[Exercise] When copying the listing below, skip every picture and keep each word as it stands.

[Record excerpts]
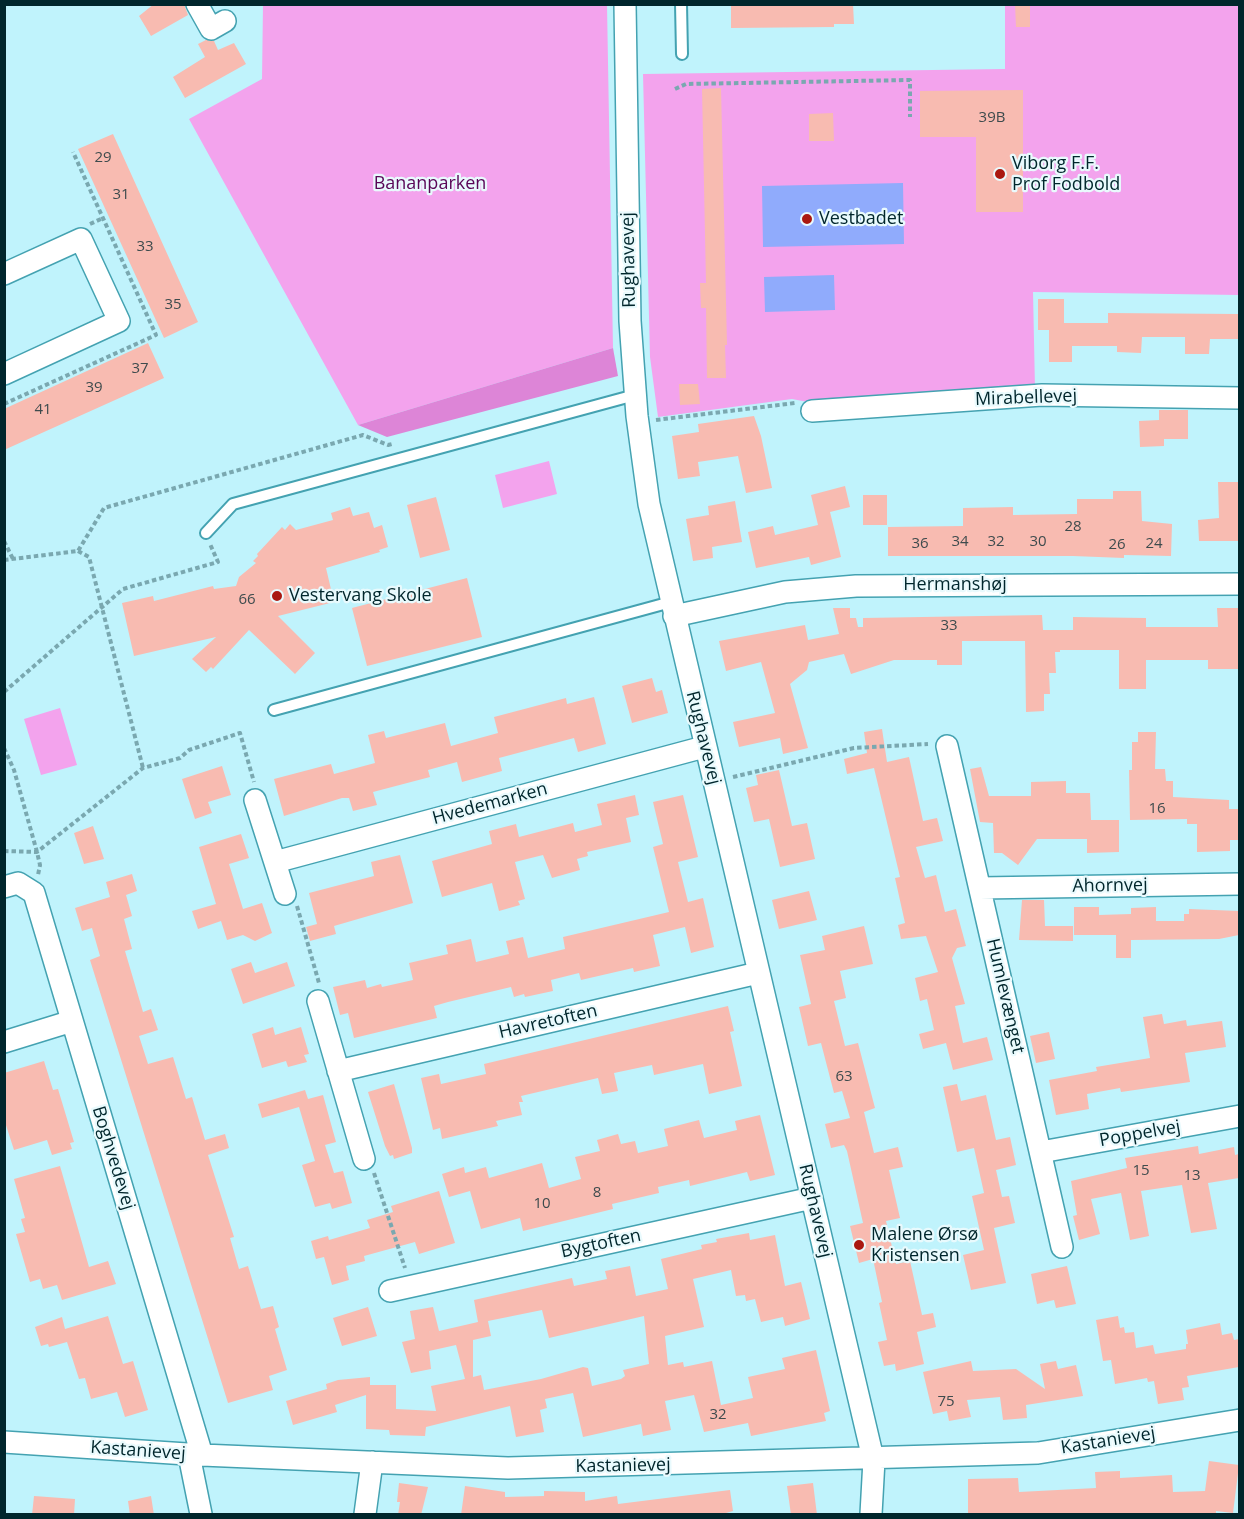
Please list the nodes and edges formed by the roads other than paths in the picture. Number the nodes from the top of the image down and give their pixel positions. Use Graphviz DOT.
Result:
graph roads {
  1 [pos="197,4"];
  2 [pos="625,4"];
  3 [pos="681,4"];
  4 [pos="225,21"];
  5 [pos="682,54"];
  6 [pos="4,274"];
  7 [pos="4,374"];
  8 [pos="635,395"];
  9 [pos="1239,398"];
  10 [pos="812,411"];
  11 [pos="206,532"];
  12 [pos="1239,584"];
  13 [pos="673,609"];
  14 [pos="274,710"];
  15 [pos="947,746"];
  16 [pos="704,747"];
  17 [pos="255,800"];
  18 [pos="275,862"];
  19 [pos="1239,884"];
  20 [pos="4,887"];
  21 [pos="980,888"];
  22 [pos="285,894"];
  23 [pos="758,973"];
  24 [pos="318,1001"];
  25 [pos="72,1021"];
  26 [pos="4,1042"];
  27 [pos="338,1071"];
  28 [pos="1239,1116"];
  29 [pos="1041,1152"];
  30 [pos="364,1159"];
  31 [pos="812,1198"];
  32 [pos="1062,1247"];
  33 [pos="400,1288"];
  34 [pos="1239,1420"];
  35 [pos="4,1442"];
  36 [pos="195,1455"];
  37 [pos="874,1460"];
  38 [pos="372,1462"];
  39 [pos="201,1515"];
  40 [pos="365,1515"];
  41 [pos="871,1515"];
  1 -- 4 [label="street"];
  2 -- 8 [label="street, Rughavevej"];
  3 -- 5 [label="lane"];
  6 -- 7 [label="street"];
  8 -- 11 [label="lane"];
  8 -- 13 [label="street, Rughavevej"];
  9 -- 10 [label="street, Mirabellevej"];
  12 -- 13 [label="street, Hermanshøj"];
  13 -- 14 [label="lane"];
  13 -- 16 [label="street, Rughavevej"];
  15 -- 21 [label="street, Humlevænget"];
  16 -- 18 [label="street, Hvedemarken"];
  16 -- 23 [label="street, Rughavevej"];
  17 -- 18 [label="street"];
  18 -- 22 [label="street"];
  19 -- 21 [label="street, Ahornvej"];
  20 -- 25 [label="street, Boghvedevej"];
  21 -- 29 [label="street, Humlevænget"];
  23 -- 27 [label="street, Havretoften"];
  23 -- 31 [label="street, Rughavevej"];
  24 -- 27 [label="street"];
  25 -- 26 [label="street"];
  25 -- 36 [label="street, Boghvedevej"];
  27 -- 30 [label="street"];
  28 -- 29 [label="street, Poppelvej"];
  29 -- 32 [label="street, Humlevænget"];
  31 -- 33 [label="street, Bygtoften"];
  31 -- 37 [label="street, Rughavevej"];
  34 -- 37 [label="street, Kastanievej"];
  35 -- 36 [label="street, Kastanievej"];
  36 -- 38 [label="street, Kastanievej"];
  36 -- 39 [label="street, Boghvedevej"];
  37 -- 38 [label="street, Kastanievej"];
  37 -- 41 [label="street, Rughavevej"];
  38 -- 40 [label="street"];
}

[Response for this exercise]
Please list the nodes and edges formed by the roads other than paths in the picture. Number the nodes from the top of the image down and give their pixel positions. Use Graphviz DOT.
Result:
graph roads {
  1 [pos="197,4"];
  2 [pos="625,4"];
  3 [pos="681,4"];
  4 [pos="225,21"];
  5 [pos="682,54"];
  6 [pos="4,274"];
  7 [pos="4,374"];
  8 [pos="635,395"];
  9 [pos="1239,398"];
  10 [pos="812,411"];
  11 [pos="206,532"];
  12 [pos="1239,584"];
  13 [pos="673,609"];
  14 [pos="274,710"];
  15 [pos="947,746"];
  16 [pos="704,747"];
  17 [pos="255,800"];
  18 [pos="275,862"];
  19 [pos="1239,884"];
  20 [pos="4,887"];
  21 [pos="980,888"];
  22 [pos="285,894"];
  23 [pos="758,973"];
  24 [pos="318,1001"];
  25 [pos="72,1021"];
  26 [pos="4,1042"];
  27 [pos="338,1071"];
  28 [pos="1239,1116"];
  29 [pos="1041,1152"];
  30 [pos="364,1159"];
  31 [pos="812,1198"];
  32 [pos="1062,1247"];
  33 [pos="400,1288"];
  34 [pos="1239,1420"];
  35 [pos="4,1442"];
  36 [pos="195,1455"];
  37 [pos="874,1460"];
  38 [pos="372,1462"];
  39 [pos="201,1515"];
  40 [pos="365,1515"];
  41 [pos="871,1515"];
  1 -- 4 [label="street"];
  2 -- 8 [label="street, Rughavevej"];
  3 -- 5 [label="lane"];
  6 -- 7 [label="street"];
  8 -- 11 [label="lane"];
  8 -- 13 [label="street, Rughavevej"];
  9 -- 10 [label="street, Mirabellevej"];
  12 -- 13 [label="street, Hermanshøj"];
  13 -- 14 [label="lane"];
  13 -- 16 [label="street, Rughavevej"];
  15 -- 21 [label="street, Humlevænget"];
  16 -- 18 [label="street, Hvedemarken"];
  16 -- 23 [label="street, Rughavevej"];
  17 -- 18 [label="street"];
  18 -- 22 [label="street"];
  19 -- 21 [label="street, Ahornvej"];
  20 -- 25 [label="street, Boghvedevej"];
  21 -- 29 [label="street, Humlevænget"];
  23 -- 27 [label="street, Havretoften"];
  23 -- 31 [label="street, Rughavevej"];
  24 -- 27 [label="street"];
  25 -- 26 [label="street"];
  25 -- 36 [label="street, Boghvedevej"];
  27 -- 30 [label="street"];
  28 -- 29 [label="street, Poppelvej"];
  29 -- 32 [label="street, Humlevænget"];
  31 -- 33 [label="street, Bygtoften"];
  31 -- 37 [label="street, Rughavevej"];
  34 -- 37 [label="street, Kastanievej"];
  35 -- 36 [label="street, Kastanievej"];
  36 -- 38 [label="street, Kastanievej"];
  36 -- 39 [label="street, Boghvedevej"];
  37 -- 38 [label="street, Kastanievej"];
  37 -- 41 [label="street, Rughavevej"];
  38 -- 40 [label="street"];
}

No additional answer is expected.